1. Treble strikes back against the forces of bass in the age of the drop.
"At the end of the first decade of the twenty-first century, with the possibilities for high-fidelity recording at a democratized high and 'bass culture' more globally present than ever, we face the irony that people are listening to music, with increasing frequency if not ubiquity, primarily through small plastic speakers—most often via cellphones but also, commonly, laptop computers and leaky earbuds. This return to 'treble culture,' recalling the days of transistor radios or even gramophones and scratchy 78s, rep- resents a techno-historical outcome of varying significance for different practitioners and observers, the everyday inevitability of 'tinny' transmissions appearing to affirm a preference for convenience, portability, and publicity, even as a variety of critical listen- ers express anxiety about what might be lost along with frequencies that go unheard (and, in the case of bass, unfelt). From cognitive and psychological studies seeking to determine listeners’ abilities to distinguish between different MP3 bitrates to audiophiles and 'bass boosters' of all sorts lamenting not only missing frequencies but also the ontological implications thereof to commuters complaining about noisy broadcasts on public transport, there has already been a great deal of ink spilled over today’s trebly soundscapes."

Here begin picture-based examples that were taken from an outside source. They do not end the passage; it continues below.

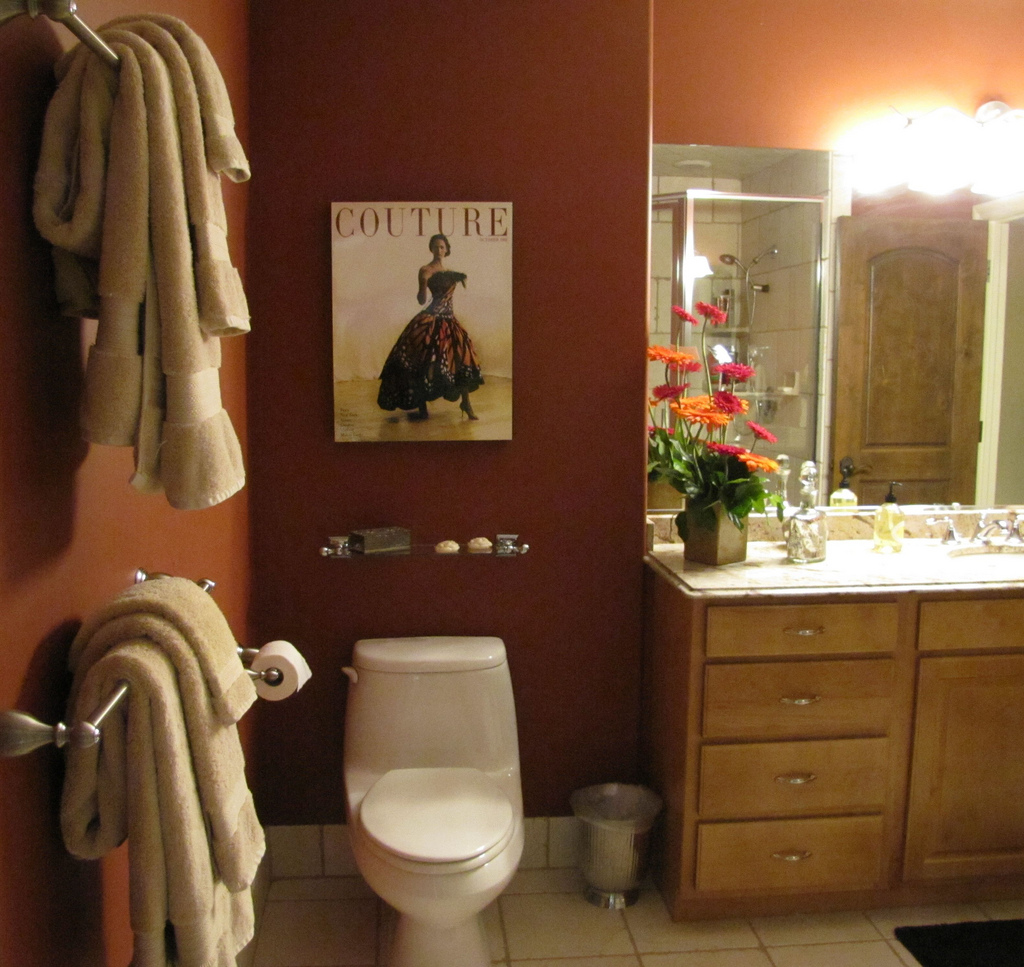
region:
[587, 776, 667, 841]
a bag in a garbage can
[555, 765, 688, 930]
a garbage can in the bathroom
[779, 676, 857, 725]
handle on a draw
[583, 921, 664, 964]
tiles on the floor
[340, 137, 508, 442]
a picture on the wall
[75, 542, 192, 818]
a towel on a rack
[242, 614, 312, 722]
toilet paper on the roll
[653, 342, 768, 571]
flowers on the counter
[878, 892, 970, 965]
a rug on the floor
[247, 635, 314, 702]
A toilet paper dispenser complete with roll.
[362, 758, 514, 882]
A white closed toilet seat.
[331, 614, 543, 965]
A white porcelain toilet.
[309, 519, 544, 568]
Miscellaneous toiletries on a clear shelf.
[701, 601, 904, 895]
Four wooden dresser drawers with silver handles.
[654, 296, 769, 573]
Red and orange flowers in a metal vase.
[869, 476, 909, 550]
A lotion dispenser with black nozzle.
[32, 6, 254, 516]
Cream colored towel on towel rack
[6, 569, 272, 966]
Cream colored towel on towel rack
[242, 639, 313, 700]
Toilet paper on roll holder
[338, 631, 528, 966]
White toilet against wall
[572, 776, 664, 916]
Small trash can next to vanity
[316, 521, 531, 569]
Glass shelf with knick knacks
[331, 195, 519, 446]
Art picture on wall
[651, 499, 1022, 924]
Wooden vanity with white top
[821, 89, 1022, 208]
Light fixture above mirror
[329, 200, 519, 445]
Picture above the toilet that says COUTURE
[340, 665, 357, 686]
White flusher on the toilet.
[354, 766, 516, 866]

2. That essay lives in The Oxford Handbook of Mobile Music Studies, Vol. 2.
"Volume 2 investigates the ramifications of mobile music technologies on musical/sonic performance and aesthetics. Two core arguments are that 'mobility' is not the same thing as actual 'movement' and that artistic production cannot be absolutely sundered from the performances of quotidian life. The volume’s chapters investigate the mobilization of frequency range by sirens and miniature speakers; sound vehicles such as boom cars, ice cream trucks, and trains; the gestural choreographies of soundwalk pieces and mundane interactions with digital media; dance music practices in laptop and iPod DJing; the imagery of iPod commercials; production practices in Turkish political music and black popular music; the aesthetics of handheld video games and chiptune music; and the mobile device as a new musical instrument and resource for musical ensembles."
3. The woman who blogs every murder in Los Angeles.
"Nicole relies on weekly spreadsheets from the coroner’s office to fill in any gaps law enforcement didn’t report over the phone. What appears on the coroner’s spreadsheet varies from boiler plate details—name, age, race, birthdate (this allows Nicole and her researcher to call the DMV and request a photo of the victim)—to a full narrative. It all depends on what the on-site police officer feels like writing down. 'Most of the reports come back bare bones description, with just a GSW,' Nicole said. The acronym stands for gunshot wound; the most common cause of homicide in Los Angeles. 'And sometimes it's as detailed as 'a man was sleeping near a door and another man wanted him to leave and there was an argument so the man was stabbed to death and the suspect is in custody.'' Nicole fills out the details of a victim’s life by knocking on doors of victim’s families. They often invite her in and show her photographs and tell as much of the story as they can."
+ Homicide Watch is a similar indie effort for DC.
"Reviving an organism is a lot easier if it never quite died in the first place. In 2012, Russian researchers reported that they found seeds preserved in 32,000-year-old permafrost. Teasing out some tissue from the seeds, the researchers coaxed it to develop into a flower. Earlier this month, French virologists discovered viruses in 30,000-year-old Siberian permafrost that could still infect amoebae. In January, Dr. Weider and his colleagues reported reviving eggs from a Minnesota lake that had been buried for about 700 years. They hatched and grew to be adults."
5. Explaining Valdemort, Mordor, Moreau, etc.
"In fact, 'mor' may be what is sometimes called a phonestheme: a part of a word that tends to carry a certain connotation not because of etymology or formal definition but just by association. Words that start with 'gl' often have to do with light (glow, gleam, glimmer, glitter, glisten, etc.) even though they are not all related historically; similarly, words that start with 'sn' often relate to the nose (snoot, sniffle, snot, snore, sneeze, etc.). It doesn't mean that all words with those letters have the meaning in common, but there is a common thread among a notable set of them."
That big story I promised you is now up: "A 26-Story History of San Francisco." You could say it is my oblique entry in the SF tech culture wars. But specifically, it is about 140 New Montgomery, and all the networks of resources, people, and time that make that place what it is.
Today's 1957 American English Usage Tip
avocation, originally a calling away, an interruption, a distraction, was for some time commonly used as a synonym for vocation or calling, with which it is properly in antithesis. In current usage it is used for an amateur or leisure-time interest as opposed to practical or professional work—colloquially, a 'hobby.' Many scientists turn to music as an avocation.